- **Exercise description**:
Return the data below exactly, please, but drop the pictures.

Records from a collection:

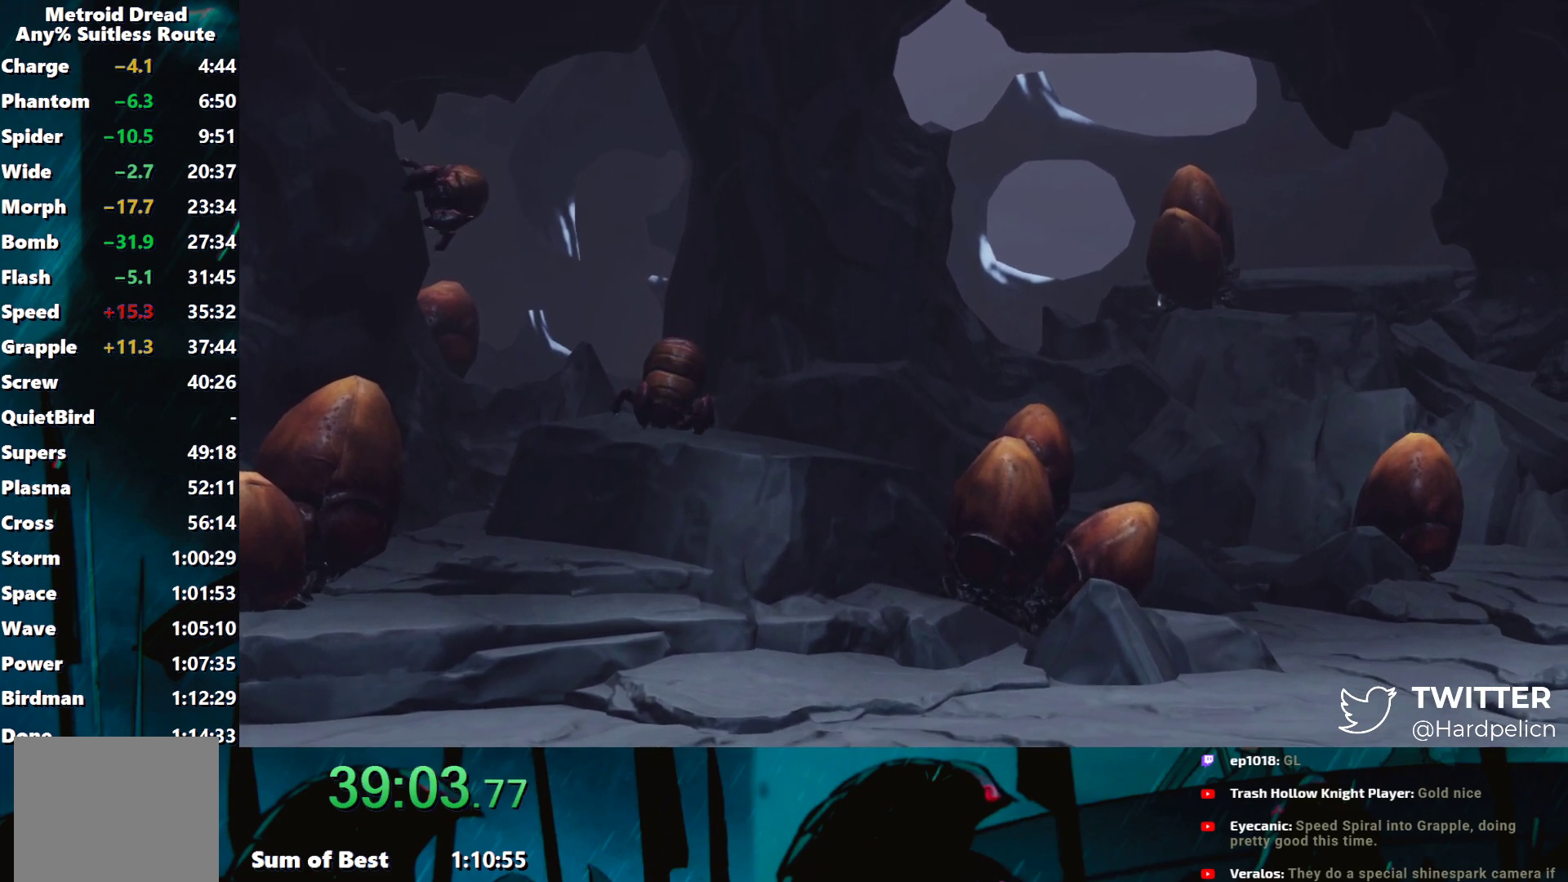
{"buttons": ["X"], "left_stick": "right", "events": [[367, "left_stick", "right"], [400, "X", "down"]]}
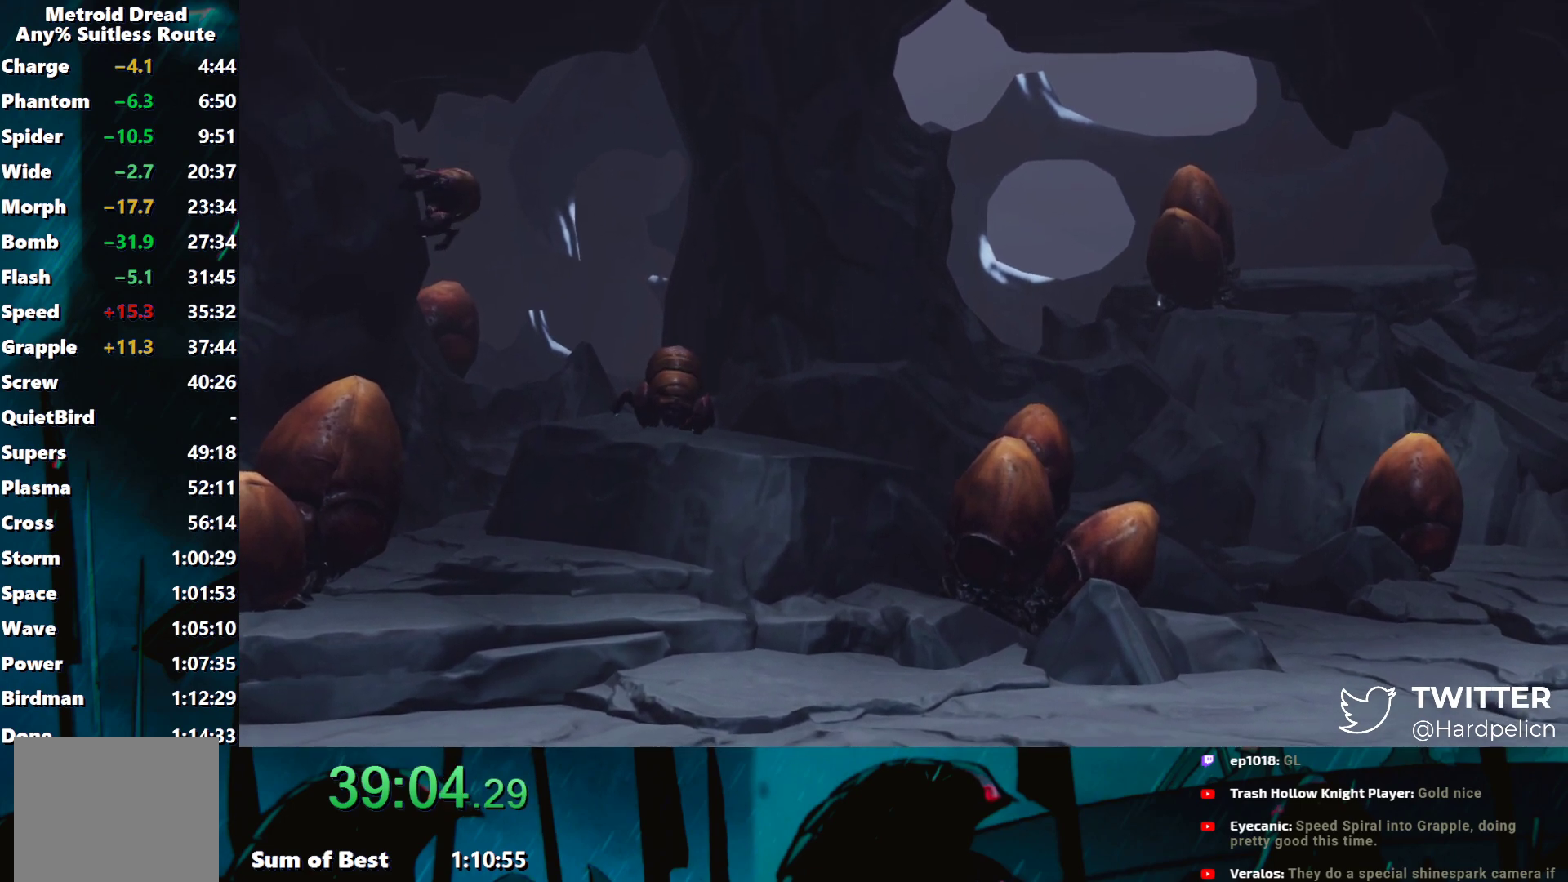
{"buttons": [], "left_stick": "center", "events": [[150, "X", "up"], [167, "left_stick", "center"]]}
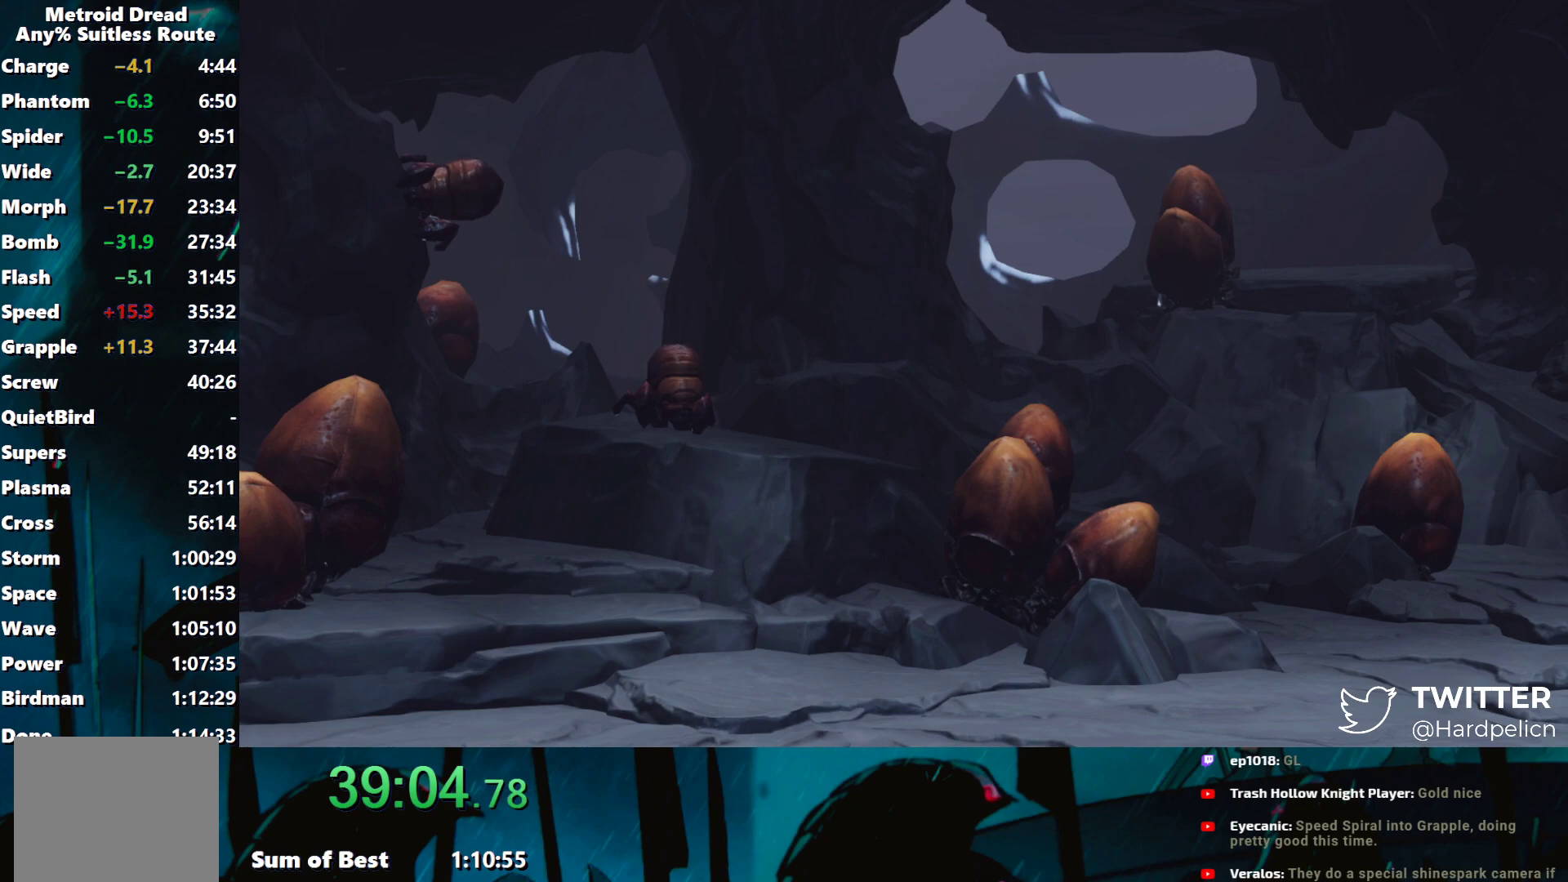
{"buttons": ["B"], "left_stick": "right", "events": [[167, "left_stick", "right"], [300, "B", "down"]]}
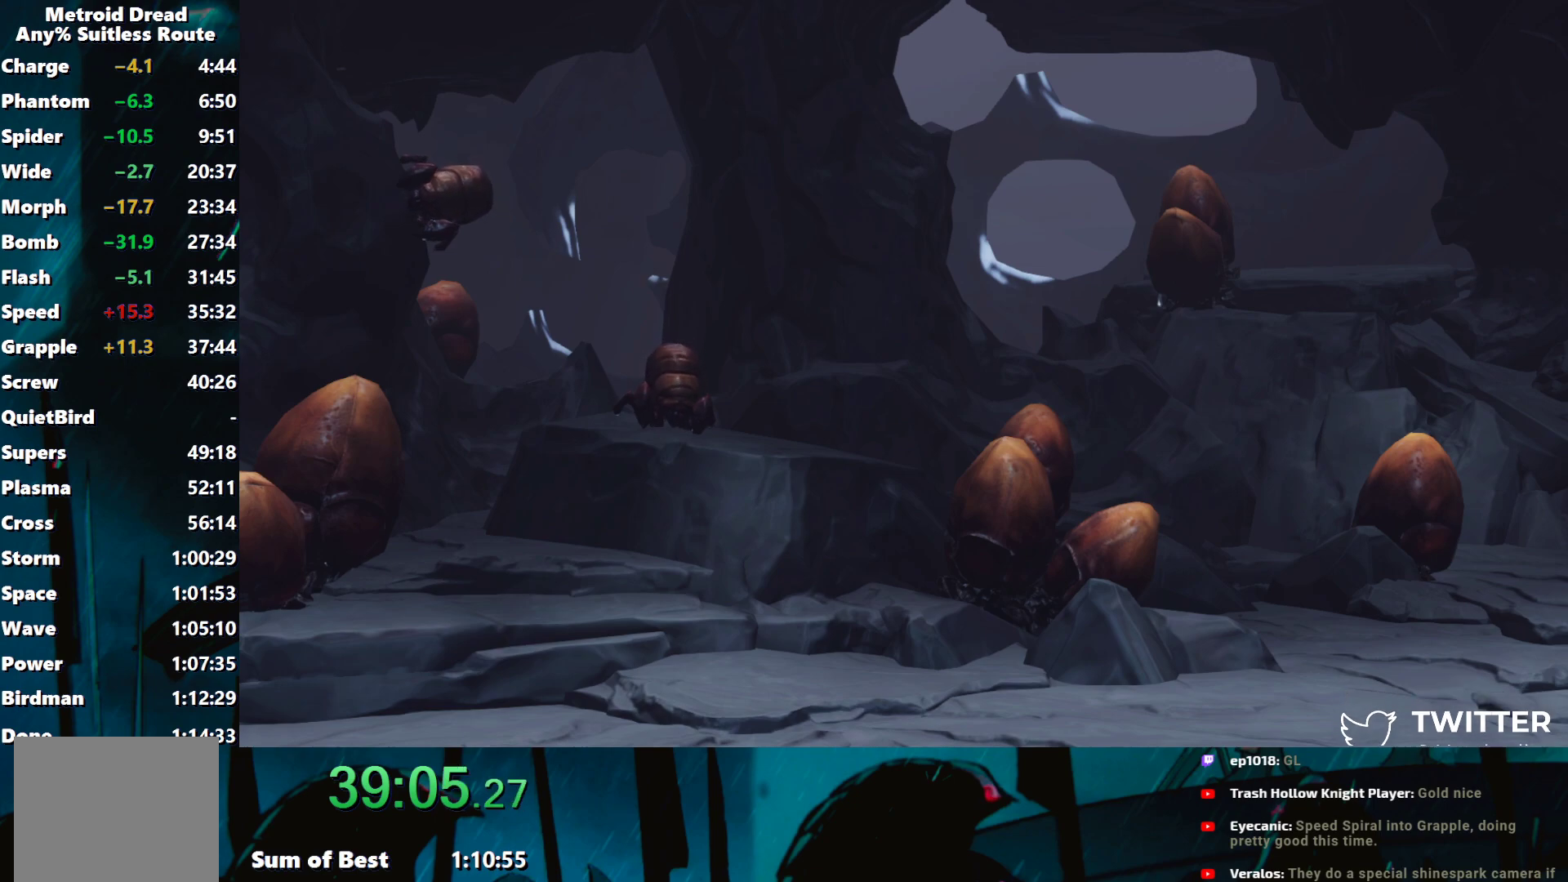
{"buttons": ["B"], "left_stick": "center", "events": [[283, "left_stick", "center"], [300, "B", "up"], [367, "B", "down"]]}
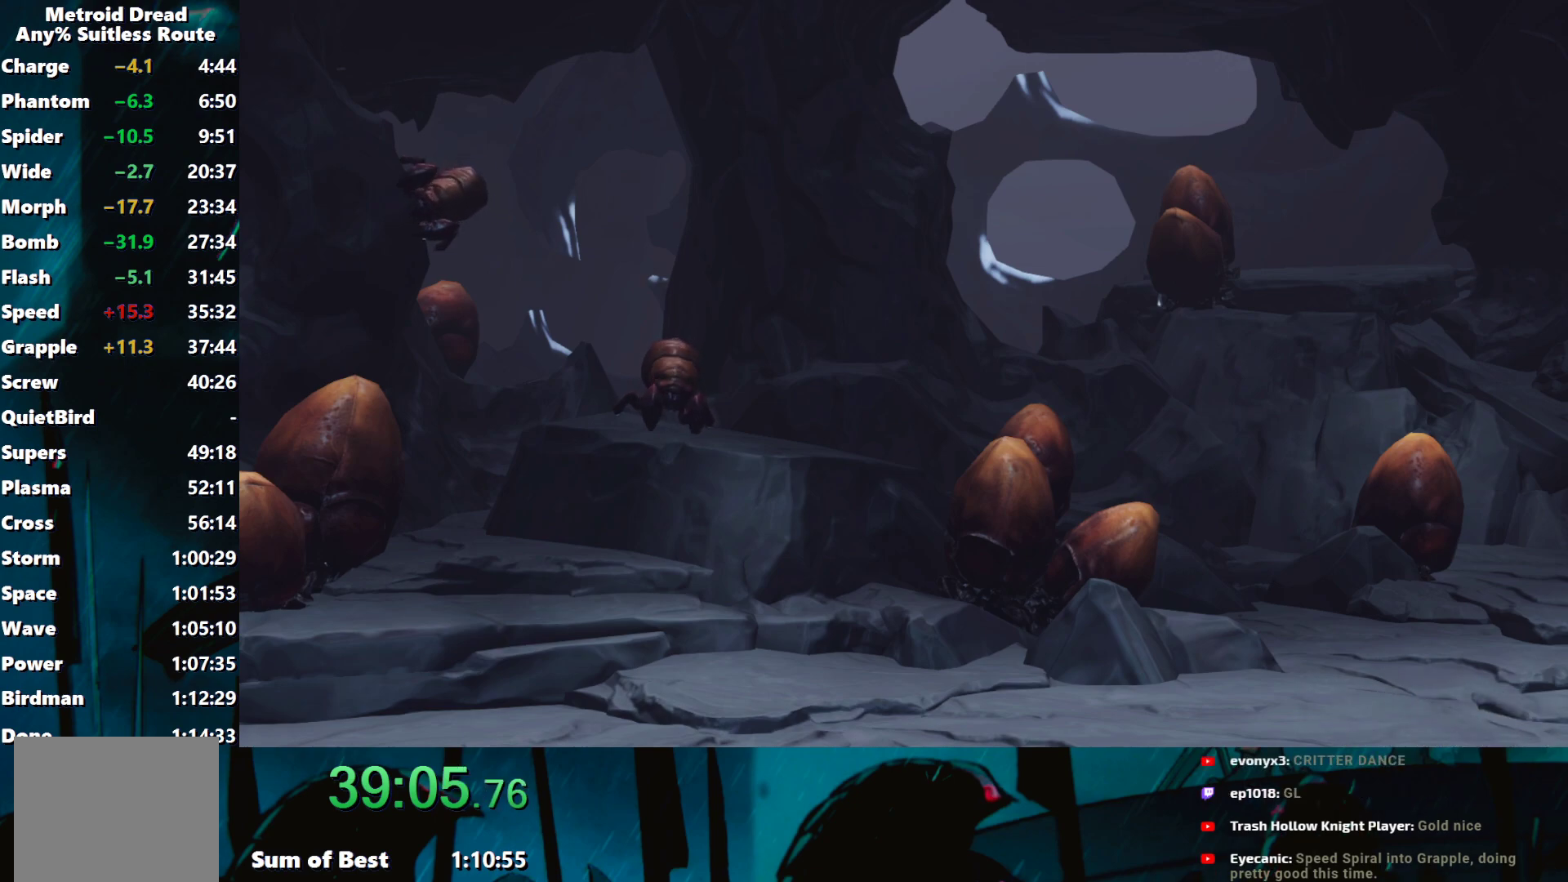
{"buttons": ["B"], "left_stick": "center", "events": []}
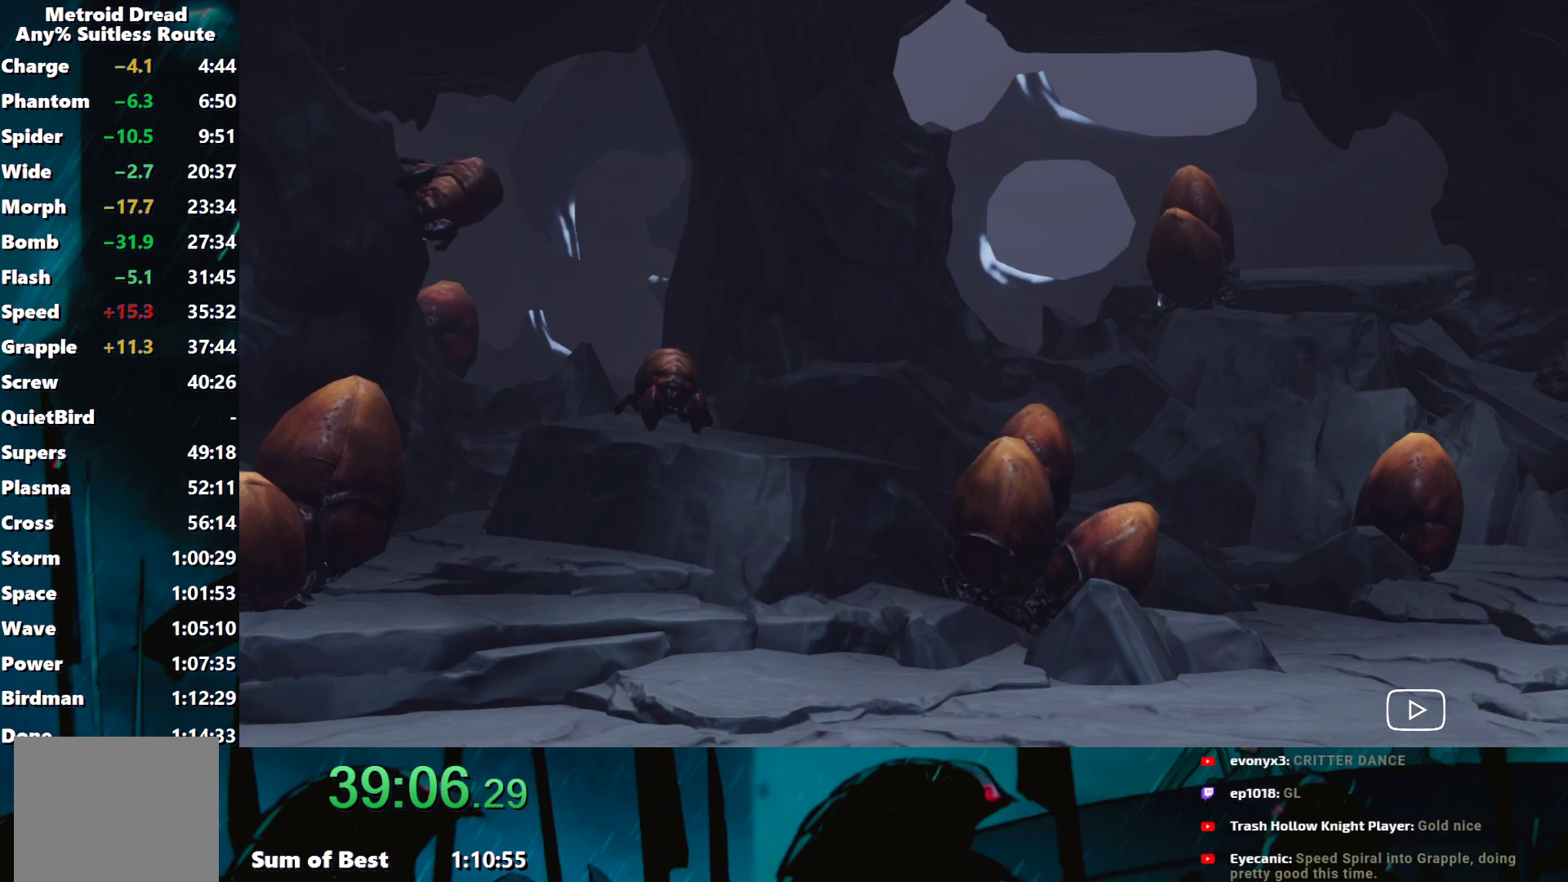
{"buttons": ["B"], "left_stick": "center", "events": [[267, "B", "up"], [367, "L2", "down"], [500, "B", "down"], [500, "L2", "up"]]}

- **Solution**:
{"buttons": ["X"], "left_stick": "right", "events": [[367, "left_stick", "right"], [400, "X", "down"]]}
{"buttons": [], "left_stick": "center", "events": [[150, "X", "up"], [167, "left_stick", "center"]]}
{"buttons": ["B"], "left_stick": "right", "events": [[167, "left_stick", "right"], [300, "B", "down"]]}
{"buttons": ["B"], "left_stick": "center", "events": [[283, "left_stick", "center"], [300, "B", "up"], [367, "B", "down"]]}
{"buttons": ["B"], "left_stick": "center", "events": []}
{"buttons": ["B"], "left_stick": "center", "events": [[267, "B", "up"], [367, "L2", "down"], [500, "B", "down"], [500, "L2", "up"]]}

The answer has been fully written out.